▸ Tarefa 1:
Reproduza o trecho do texto sobre chuvas extremas no Rio de Janeiro que vai de "O primeiro lugar" até "dia 9 de abril de 2019.", incluindo esses dois pontos.
▸ Tarefa 2:
Liste as datas dos episódios em que ocorreram as dez maiores medições de chuva em 24 horas na rede do Alerta Rio, segundo o texto sobre chuvas extremas no Rio de Janeiro.
━━━━━ Texto para análise ━━━━━
Chuva de 9 de abril de 2019 trouxe a grande maioria dos maiores volumes em 24 horas registrados pela prefeitura do Rio de Janeiro e a capital fluminense colapsou com inundações e deslizamentos de terra | CARL DE SOUZA/AFP/ARQUIVO/METSUL METEOROLOGIA

O Rio de Janeiro é uma região do Brasil de muito alto risco e propensa a episódios de chuva extraordinária em volumes no começo do outono. Alguns destes eventos podem ser muito graves com acumulados de precipitação espantosamente altos em um dia ou numa sequência de dias, trazendo inundações e deslizamentos de terra.

As dez maiores medições de chuva em 24 horas na rede do Alerta Rio da Prefeitura do Rio de Janeiro ocorreram todas no mês de abril. Os episódios ocorreram em 6/4/2010, 9/4/2019 e 1/4/2022. A maioria teve acumulados superiores a 300 mm em 24 horas.

O primeiro lugar do ranking é o registro de 360,2 mm em 24 horas no Sumaré em 6 de abril de 2010. O segundo, de 343,4 mm em 24 horas na Rocinha em 9 de abril de 2019. Dos dez maiores volumes em 24 horas anotados pelo Alerta Rio na cidade do Rio de Janeiro, oito se deram no dia 9 de abril de 2019.

Por que, então, essa época é propícia para chuva com volumes extraordinário no Rio de Janeiro. Tudo passa pelo avanço das primeiras massas de ar frio de outono. No fim de março e em abril começam a ingressar as primeiras massas de ar frio mais fortes que encontram o ar tropical quente e úmido no Sudeste com chuva forte que é potencializada em áreas junto à Serra do Mar.

Primeiro, uma frente fria chega ao litoral do Sudeste do Brasil e traz chuva na costa de São Paulo e no litoral do Rio de Janeiro, não raro forte. Segundo, e muito mais importante, na sequência se estabelece enorme de umidade do mar para o continente com a atuação de uma massa de ar frio no oceano na costa do Sul e do Sudeste do Brasil.

E a infiltração de umidade marítima traz a excepcionalidade da situação ao interagir com a topografia local. O relevo é determinante para estes eventos de chuva extrema. A umidade que vem do mar com ar mais frio encontra ar mais quente sobre o continente e a barreira física dos morros da Serra do Mar, gerando que se denomina de chuva orográfica.

Chuva orográfica nada mais é que precipitação induzida pelo relevo. Umidade que vem do oceano, trazida por vento do quadrante Sul a Leste, em razão de uma massa de ar frio de trajetória oceânica e que atua na costa, ao encontrar a barreira do relevo da Serra, ascende na atmosfera e encontra temperatura mais baixa. Isso leva à condensação e à ocorrência de chuva induzida pelo relevo.

Episódios de chuva orográfica são de alto risco porque costumam trazer acumulados de precipitação muito altos e que não raro até acabam superando as projeções dos modelos numéricos. Os litorais de Santa Catarina, São Paulo e Rio de Janeiro são os de maior risco de eventos de chuva extrema de natureza orográfica no Brasil.
━━━━━ Dados para revisão ━━━━━
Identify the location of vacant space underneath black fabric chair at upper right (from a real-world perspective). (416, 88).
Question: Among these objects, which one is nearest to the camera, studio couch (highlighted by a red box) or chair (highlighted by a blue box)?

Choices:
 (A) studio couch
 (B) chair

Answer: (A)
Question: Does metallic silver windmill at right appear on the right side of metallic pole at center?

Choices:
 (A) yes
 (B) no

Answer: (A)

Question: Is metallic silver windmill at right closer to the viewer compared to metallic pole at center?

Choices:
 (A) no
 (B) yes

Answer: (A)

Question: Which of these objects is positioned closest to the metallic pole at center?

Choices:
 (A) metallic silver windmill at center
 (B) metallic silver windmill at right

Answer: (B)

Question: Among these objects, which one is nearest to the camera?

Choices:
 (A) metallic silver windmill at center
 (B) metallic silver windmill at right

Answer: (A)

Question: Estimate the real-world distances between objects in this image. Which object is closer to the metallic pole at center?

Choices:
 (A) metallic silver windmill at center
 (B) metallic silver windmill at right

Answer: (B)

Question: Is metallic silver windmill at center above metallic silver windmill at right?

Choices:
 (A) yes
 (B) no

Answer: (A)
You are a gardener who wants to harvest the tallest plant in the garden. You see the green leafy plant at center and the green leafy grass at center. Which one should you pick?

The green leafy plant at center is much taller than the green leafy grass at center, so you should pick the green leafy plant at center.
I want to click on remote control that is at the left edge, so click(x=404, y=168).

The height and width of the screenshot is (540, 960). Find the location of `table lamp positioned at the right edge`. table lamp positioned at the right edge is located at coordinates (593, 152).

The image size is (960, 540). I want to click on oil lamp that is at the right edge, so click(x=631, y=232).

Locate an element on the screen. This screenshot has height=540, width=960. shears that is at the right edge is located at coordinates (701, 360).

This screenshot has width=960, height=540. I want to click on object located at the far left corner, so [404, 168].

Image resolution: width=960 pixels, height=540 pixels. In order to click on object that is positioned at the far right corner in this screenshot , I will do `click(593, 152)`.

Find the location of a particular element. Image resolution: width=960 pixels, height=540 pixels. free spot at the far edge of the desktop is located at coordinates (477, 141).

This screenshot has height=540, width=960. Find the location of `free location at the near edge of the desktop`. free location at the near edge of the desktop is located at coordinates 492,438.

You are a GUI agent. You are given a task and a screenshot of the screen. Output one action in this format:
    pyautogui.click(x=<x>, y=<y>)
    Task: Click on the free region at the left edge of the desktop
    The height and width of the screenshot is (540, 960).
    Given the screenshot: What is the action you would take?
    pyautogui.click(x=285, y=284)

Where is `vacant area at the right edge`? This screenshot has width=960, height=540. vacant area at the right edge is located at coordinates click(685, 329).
━━━━━
▸ Resposta 1:
O primeiro lugar do ranking é o registro de 360,2 mm em 24 horas no Sumaré em 6 de abril de 2010. O segundo, de 343,4 mm em 24 horas na Rocinha em 9 de abril de 2019. Dos dez maiores volumes em 24 horas anotados pelo Alerta Rio na cidade do Rio de Janeiro, oito se deram no dia 9 de abril de 2019.

▸ Resposta 2:
6/4/2010
9/4/2019
1/4/2022